# Which printer AZON Tex Pro or Brother??



## Print010 (Dec 11, 2011)

Hi All, Just wondering if I can have some help. I'm looking into purchasing a garment printer but having trouble deciding on which one.
My options are, *Azon Tex Pro*, or a *brother*.

I was looking at brother first as they have really good reviews however I want the white ink which only leaves the 782 which is to large. I've read that there is a new one coming to replace the 541 and it has the white ink but is that worth the wait???

Since then i've looked at the AZON Tex Pro which also has had really great reviews. 
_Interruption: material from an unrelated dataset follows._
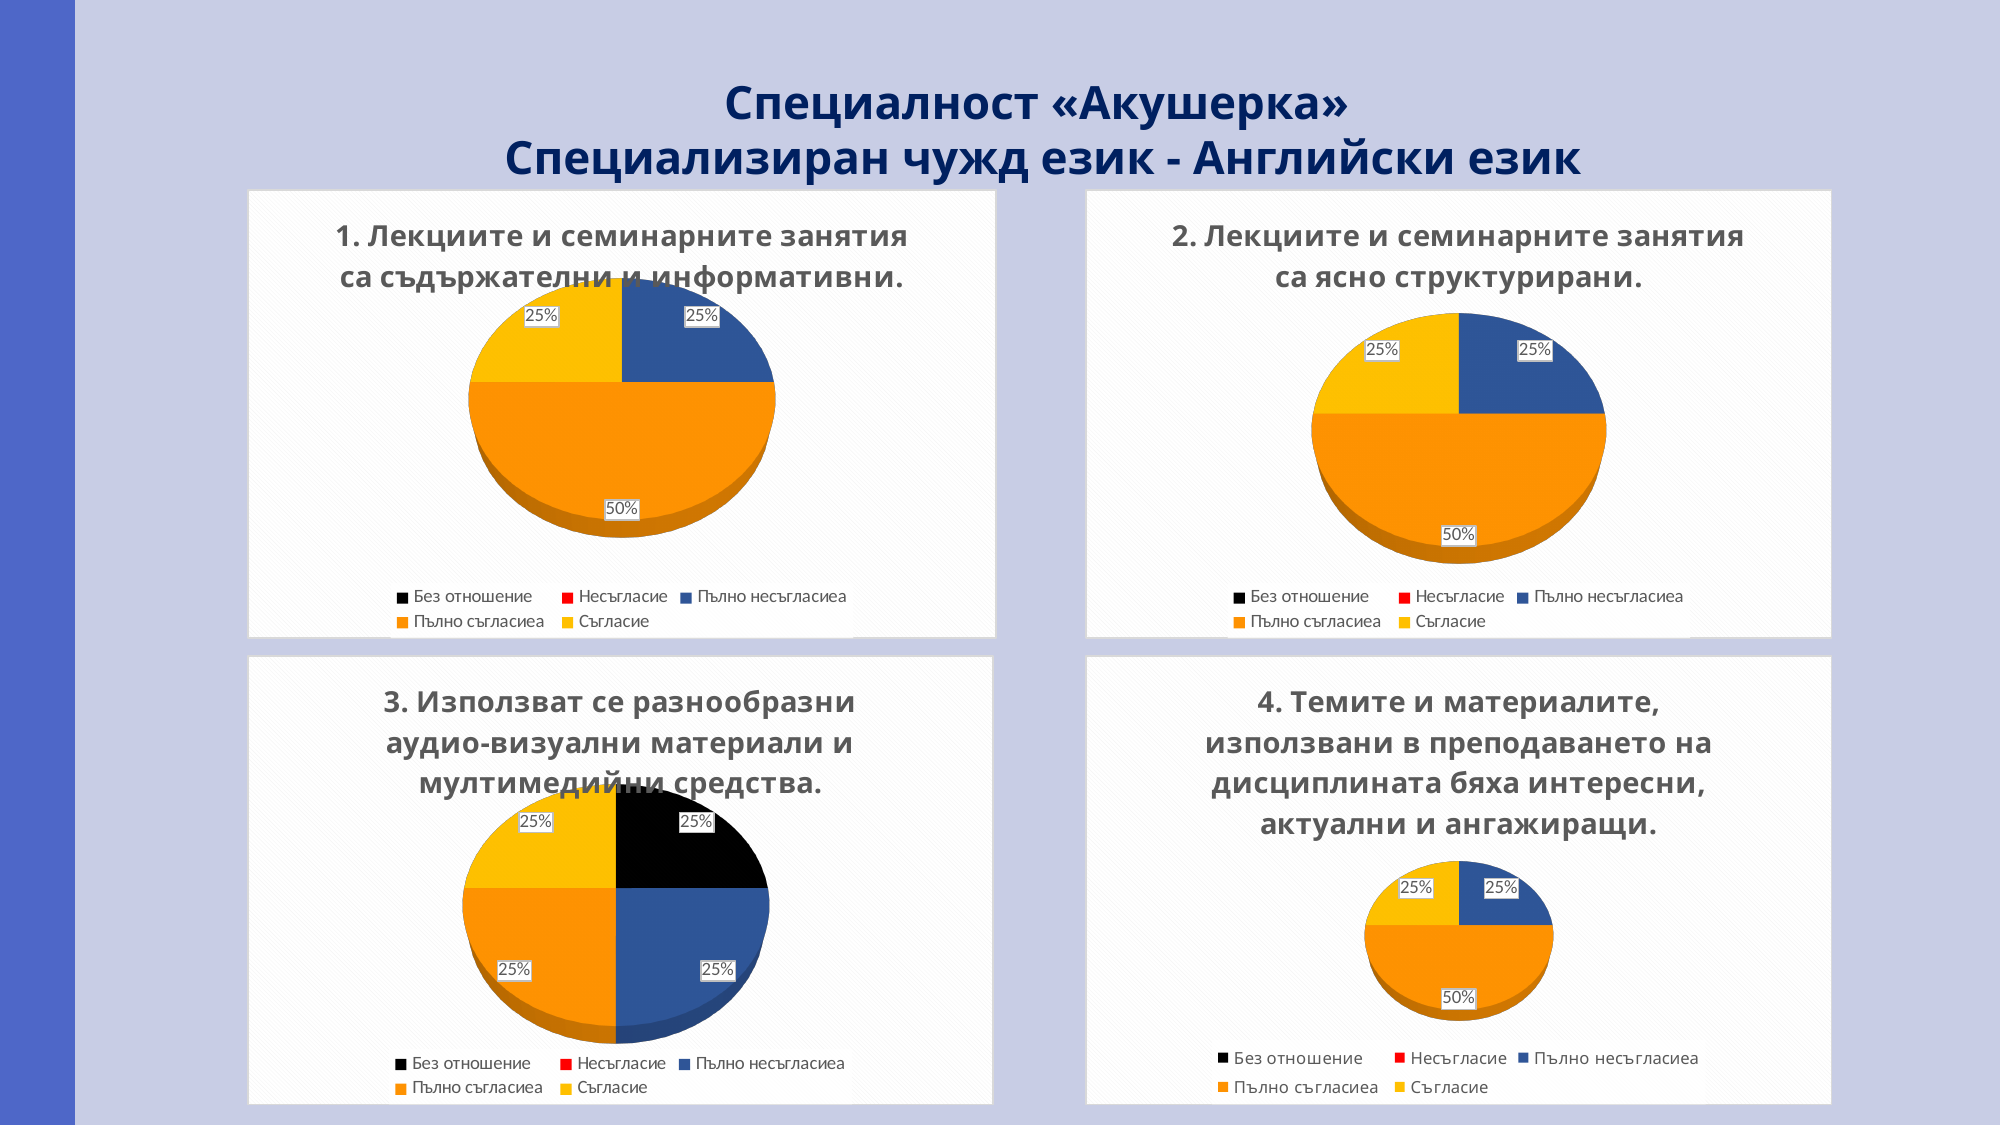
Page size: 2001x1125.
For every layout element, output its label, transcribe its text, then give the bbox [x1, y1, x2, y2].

So please help! Do I wait for brother or go for Azon? OR is there another printer that is very reliable with hi quality prints that I should look at?

Thanks


----------



## abmcdan (Sep 14, 2007)

Hayley,

It might be good to hold off until the January ISS show in long beach. I'm sure there will be a few new machines hitting the market.


----------



## Print010 (Dec 11, 2011)

Thanks for the advise. What the ISS show? By the way i'm in QLD Australia.


----------



## DAGuide (Oct 2, 2006)

The ISS Show is a series of trade shows held in the United States (ISS Homepage | ISS).

Since you are in Australia, you should probably contact Brother Australia or a distributor (one of them is http://www.gjsmachinery.com.au) to see when this printer will be on displayed in your country. Of course, you are more than welcome to come to the Long Beach ISS Show that Andy mentioned above in mid January.

Best wishes,

Mark


----------